You could work the small-scale area into being a tree configuration, as well. You simply need to make a list of known connections to the other areas, and pare them down to the ideal candidates. In a collection of smaller-scale nodes, where everything is conglomerated based upon being in proximity to one another, you will actually see your "A" concern a little less prominent, as well, since you can simply build the closest thing to a fractal "star" that you can get out of the nodes to make your small-scale tree.
You can also throw as many levels of abstraction into this as you ever deem necessary at that point - you can simply have some arbitrary cut-off of x-number of nodes in a tree that forces the jump to a new level of abstraction, allowing for arbitrary levels of abstraction, although this would make the address of each node become more complex, and require a vector to store it, rather than set data types.
Sounds OK in principle, but how would it all be done more concretely?
Well, you just start with whatever convex cubes you wind up having from the node-creating function (that's beyond this discussion). Then you have to start stitching these pieces together.
You have two major paths to follow from there.
The first option is that you can start from geometric isolation:
This means starting with splitting the map into cubes of geographic areas, and then looking to make sure that all nodes in those cubes connect with one another, and splitting of any cubes which do not have connectivity. You then stitch together trees out of the nodes that are still in those geographic areas have connectivity, and then you build the next level of hierarchy as a way to get from one geographic area to the others.

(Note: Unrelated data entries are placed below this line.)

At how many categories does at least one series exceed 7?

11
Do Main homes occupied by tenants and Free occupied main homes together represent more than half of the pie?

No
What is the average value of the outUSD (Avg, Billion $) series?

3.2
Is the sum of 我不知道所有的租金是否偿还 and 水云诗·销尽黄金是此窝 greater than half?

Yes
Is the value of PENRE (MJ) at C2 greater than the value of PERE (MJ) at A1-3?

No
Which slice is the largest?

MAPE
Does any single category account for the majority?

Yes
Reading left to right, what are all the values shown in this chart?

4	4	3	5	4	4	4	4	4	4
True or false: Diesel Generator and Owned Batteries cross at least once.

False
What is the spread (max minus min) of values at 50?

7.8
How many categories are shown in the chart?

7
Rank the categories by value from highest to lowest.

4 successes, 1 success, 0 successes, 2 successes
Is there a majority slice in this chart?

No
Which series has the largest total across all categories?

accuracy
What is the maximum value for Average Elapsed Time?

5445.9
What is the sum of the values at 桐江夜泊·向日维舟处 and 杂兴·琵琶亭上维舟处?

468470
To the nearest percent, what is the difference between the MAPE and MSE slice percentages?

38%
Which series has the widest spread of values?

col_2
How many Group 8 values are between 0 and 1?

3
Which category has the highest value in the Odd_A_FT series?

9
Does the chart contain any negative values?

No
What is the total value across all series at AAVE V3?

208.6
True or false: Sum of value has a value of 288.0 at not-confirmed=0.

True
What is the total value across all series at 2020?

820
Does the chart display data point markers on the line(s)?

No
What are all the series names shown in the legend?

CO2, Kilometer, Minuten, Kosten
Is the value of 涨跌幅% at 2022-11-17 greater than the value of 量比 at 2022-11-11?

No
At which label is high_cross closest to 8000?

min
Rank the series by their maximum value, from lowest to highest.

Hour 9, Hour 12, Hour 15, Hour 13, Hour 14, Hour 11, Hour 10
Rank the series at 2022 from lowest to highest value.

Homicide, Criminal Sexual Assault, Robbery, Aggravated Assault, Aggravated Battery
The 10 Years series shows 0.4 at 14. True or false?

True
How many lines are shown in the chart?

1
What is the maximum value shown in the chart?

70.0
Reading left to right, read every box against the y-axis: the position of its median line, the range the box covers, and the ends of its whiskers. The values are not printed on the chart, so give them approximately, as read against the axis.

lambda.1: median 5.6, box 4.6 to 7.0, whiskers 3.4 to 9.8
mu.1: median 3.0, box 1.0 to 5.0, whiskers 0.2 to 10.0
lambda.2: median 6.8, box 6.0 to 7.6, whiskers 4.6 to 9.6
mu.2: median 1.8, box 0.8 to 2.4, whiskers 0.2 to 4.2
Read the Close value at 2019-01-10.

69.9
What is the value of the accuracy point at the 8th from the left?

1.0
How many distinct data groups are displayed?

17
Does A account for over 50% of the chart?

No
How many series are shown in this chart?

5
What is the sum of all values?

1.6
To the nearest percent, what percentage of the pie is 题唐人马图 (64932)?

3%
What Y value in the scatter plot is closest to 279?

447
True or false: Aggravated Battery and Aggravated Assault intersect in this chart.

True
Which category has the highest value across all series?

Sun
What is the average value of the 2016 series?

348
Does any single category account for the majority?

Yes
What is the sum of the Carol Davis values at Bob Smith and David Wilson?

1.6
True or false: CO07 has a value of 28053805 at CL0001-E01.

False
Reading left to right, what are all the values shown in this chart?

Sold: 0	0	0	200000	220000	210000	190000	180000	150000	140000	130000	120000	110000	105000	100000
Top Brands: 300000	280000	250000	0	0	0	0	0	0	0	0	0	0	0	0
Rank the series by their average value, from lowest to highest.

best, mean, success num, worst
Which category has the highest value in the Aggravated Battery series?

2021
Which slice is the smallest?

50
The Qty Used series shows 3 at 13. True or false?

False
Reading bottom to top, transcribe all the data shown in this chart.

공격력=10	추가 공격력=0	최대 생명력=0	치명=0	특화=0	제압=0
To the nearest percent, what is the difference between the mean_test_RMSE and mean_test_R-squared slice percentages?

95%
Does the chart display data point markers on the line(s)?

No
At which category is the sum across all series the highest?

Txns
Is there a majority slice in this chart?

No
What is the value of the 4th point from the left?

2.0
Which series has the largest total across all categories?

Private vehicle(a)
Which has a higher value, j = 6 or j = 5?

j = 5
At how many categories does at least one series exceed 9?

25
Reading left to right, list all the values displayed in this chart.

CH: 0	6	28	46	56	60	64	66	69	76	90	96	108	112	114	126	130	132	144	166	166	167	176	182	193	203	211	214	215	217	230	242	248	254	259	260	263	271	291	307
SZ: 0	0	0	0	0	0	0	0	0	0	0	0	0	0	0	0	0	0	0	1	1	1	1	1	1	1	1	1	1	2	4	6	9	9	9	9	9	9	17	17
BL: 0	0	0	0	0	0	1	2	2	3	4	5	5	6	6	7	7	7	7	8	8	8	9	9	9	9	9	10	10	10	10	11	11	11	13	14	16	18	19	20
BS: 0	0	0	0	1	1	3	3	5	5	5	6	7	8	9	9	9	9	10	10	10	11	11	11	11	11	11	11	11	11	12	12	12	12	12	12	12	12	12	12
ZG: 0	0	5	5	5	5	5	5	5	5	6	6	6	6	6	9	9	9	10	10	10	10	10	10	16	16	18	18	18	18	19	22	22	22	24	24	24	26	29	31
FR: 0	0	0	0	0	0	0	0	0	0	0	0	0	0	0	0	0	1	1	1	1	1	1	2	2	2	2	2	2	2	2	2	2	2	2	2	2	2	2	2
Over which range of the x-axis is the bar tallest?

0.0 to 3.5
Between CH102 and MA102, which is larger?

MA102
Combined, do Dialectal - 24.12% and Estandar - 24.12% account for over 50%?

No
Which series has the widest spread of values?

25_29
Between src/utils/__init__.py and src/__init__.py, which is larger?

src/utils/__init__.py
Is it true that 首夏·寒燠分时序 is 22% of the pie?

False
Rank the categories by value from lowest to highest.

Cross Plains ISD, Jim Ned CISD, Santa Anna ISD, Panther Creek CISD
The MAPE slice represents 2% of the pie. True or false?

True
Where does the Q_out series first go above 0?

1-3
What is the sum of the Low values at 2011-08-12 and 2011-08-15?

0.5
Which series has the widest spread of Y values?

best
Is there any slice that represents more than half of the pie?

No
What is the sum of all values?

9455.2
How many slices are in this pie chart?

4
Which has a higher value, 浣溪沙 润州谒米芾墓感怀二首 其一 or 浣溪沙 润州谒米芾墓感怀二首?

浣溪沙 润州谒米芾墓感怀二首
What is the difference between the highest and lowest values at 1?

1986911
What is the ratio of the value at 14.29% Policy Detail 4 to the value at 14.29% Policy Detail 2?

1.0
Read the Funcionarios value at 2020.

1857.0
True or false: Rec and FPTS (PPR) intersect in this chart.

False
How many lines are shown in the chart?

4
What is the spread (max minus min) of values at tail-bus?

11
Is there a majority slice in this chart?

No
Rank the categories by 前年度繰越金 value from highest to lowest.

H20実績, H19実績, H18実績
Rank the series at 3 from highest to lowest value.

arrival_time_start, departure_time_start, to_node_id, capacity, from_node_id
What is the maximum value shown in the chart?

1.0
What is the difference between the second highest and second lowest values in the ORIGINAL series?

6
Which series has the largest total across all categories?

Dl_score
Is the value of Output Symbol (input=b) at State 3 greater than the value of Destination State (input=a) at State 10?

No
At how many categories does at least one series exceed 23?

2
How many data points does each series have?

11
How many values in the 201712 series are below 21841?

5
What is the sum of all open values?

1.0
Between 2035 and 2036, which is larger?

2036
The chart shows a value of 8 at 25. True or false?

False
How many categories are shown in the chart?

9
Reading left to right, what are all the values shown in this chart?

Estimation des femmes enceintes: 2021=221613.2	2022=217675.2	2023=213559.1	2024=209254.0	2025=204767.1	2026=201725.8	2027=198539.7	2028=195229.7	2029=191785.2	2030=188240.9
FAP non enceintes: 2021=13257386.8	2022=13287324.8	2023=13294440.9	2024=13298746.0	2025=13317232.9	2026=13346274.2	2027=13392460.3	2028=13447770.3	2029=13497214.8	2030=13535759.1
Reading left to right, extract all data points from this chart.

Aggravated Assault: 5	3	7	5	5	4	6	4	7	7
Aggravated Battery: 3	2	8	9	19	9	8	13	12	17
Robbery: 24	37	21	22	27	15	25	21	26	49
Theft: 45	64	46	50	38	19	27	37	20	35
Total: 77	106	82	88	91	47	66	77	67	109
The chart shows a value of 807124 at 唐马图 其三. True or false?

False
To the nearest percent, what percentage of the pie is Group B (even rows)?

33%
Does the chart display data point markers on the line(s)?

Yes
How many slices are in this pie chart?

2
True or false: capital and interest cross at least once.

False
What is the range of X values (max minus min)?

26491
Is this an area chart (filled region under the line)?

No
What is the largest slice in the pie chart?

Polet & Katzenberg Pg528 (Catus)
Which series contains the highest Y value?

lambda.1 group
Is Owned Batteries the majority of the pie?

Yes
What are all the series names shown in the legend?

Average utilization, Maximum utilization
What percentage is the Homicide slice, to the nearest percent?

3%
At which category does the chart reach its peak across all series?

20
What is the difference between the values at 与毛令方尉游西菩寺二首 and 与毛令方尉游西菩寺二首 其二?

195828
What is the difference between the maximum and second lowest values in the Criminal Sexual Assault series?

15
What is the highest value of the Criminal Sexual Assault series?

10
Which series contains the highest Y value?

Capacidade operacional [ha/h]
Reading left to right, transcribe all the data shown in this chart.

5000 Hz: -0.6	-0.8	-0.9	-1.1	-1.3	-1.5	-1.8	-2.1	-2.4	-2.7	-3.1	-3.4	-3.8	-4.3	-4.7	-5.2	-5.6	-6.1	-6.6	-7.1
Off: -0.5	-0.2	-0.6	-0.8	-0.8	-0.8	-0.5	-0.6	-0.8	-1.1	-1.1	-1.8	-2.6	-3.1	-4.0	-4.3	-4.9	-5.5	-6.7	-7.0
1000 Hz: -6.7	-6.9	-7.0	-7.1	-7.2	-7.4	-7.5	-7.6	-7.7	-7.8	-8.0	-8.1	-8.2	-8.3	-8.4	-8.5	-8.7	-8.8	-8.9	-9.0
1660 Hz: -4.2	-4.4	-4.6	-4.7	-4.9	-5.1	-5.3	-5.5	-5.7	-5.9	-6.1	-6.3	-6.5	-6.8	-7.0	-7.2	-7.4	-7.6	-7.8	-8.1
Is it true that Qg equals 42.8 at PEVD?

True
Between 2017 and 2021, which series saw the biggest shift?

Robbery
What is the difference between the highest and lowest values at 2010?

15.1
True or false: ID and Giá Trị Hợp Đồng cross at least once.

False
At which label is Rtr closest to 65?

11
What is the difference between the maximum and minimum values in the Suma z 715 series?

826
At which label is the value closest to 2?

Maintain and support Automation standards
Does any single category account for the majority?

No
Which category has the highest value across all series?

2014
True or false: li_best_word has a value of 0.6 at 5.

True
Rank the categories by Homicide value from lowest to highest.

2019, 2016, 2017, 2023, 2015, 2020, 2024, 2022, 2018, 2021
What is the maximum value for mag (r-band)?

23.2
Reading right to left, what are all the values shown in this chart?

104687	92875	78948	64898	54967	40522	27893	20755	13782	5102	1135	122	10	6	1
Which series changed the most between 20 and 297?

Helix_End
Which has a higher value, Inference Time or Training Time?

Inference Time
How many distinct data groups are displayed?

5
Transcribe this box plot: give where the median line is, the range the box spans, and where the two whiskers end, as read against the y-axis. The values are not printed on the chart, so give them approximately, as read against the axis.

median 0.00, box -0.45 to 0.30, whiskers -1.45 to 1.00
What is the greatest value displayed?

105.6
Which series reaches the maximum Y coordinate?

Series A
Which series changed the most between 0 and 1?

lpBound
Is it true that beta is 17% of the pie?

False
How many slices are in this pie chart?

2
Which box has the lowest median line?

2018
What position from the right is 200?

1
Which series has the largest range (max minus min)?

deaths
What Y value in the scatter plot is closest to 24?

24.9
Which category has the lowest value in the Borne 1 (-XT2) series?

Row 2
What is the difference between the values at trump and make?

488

The other option is that you can start from an arbitrary point somewhere in the "middle" of the map:
This works best with the innate nature of a tree data structure, upon further thought, since it relies upon some of its basic principles, and assumes some dynamic ability to shift to changing nodes.
Pick a node, any random node on the map.
Now, you have to start connecting all its adjacent nodes to it as branches, and start building a tree.
During this process, the tree needs to "balance" itself, which is a basic function of many trees. This means that the "root node" will change to be the node with the most roughly-equidistant leaf nodes hanging off of it. (This means that you don't want a lopsided tree, if a branch becomes larger than the rest of the tree, the start of that branch becomes the new root, and the old root becomes a branch of the new root.)
Once you hit a certain point of complexity, say ten tiers on the tree structure, it is time to build the next level of hierarchy. In this, the root node becomes not only a root node for the level-1 tree that we were building before, but also the root node of the level-2 tree, which acts as the geographical equivalent of moving from a city-level to a state-level of travel. Each of those other level-1 trees becomes filled out with new root nodes for their level-1 trees, based upon the fastest connection to the root node of the level-2 tree. Each of these new level-1 trees is now a branch of the level-2 tree. You then keep on going, populating the level-1 trees until they have to simply split off, and make a new level-1 tree which they are connected to.
Eventually, you wind up building the whole tree by flood-filling the map of nodes until you have connected every node that has a connection.
If the level-2 tree becomes complex enough, it, too, would split into a level-3 tree. You can make this sort of method have theoretically infinite levels.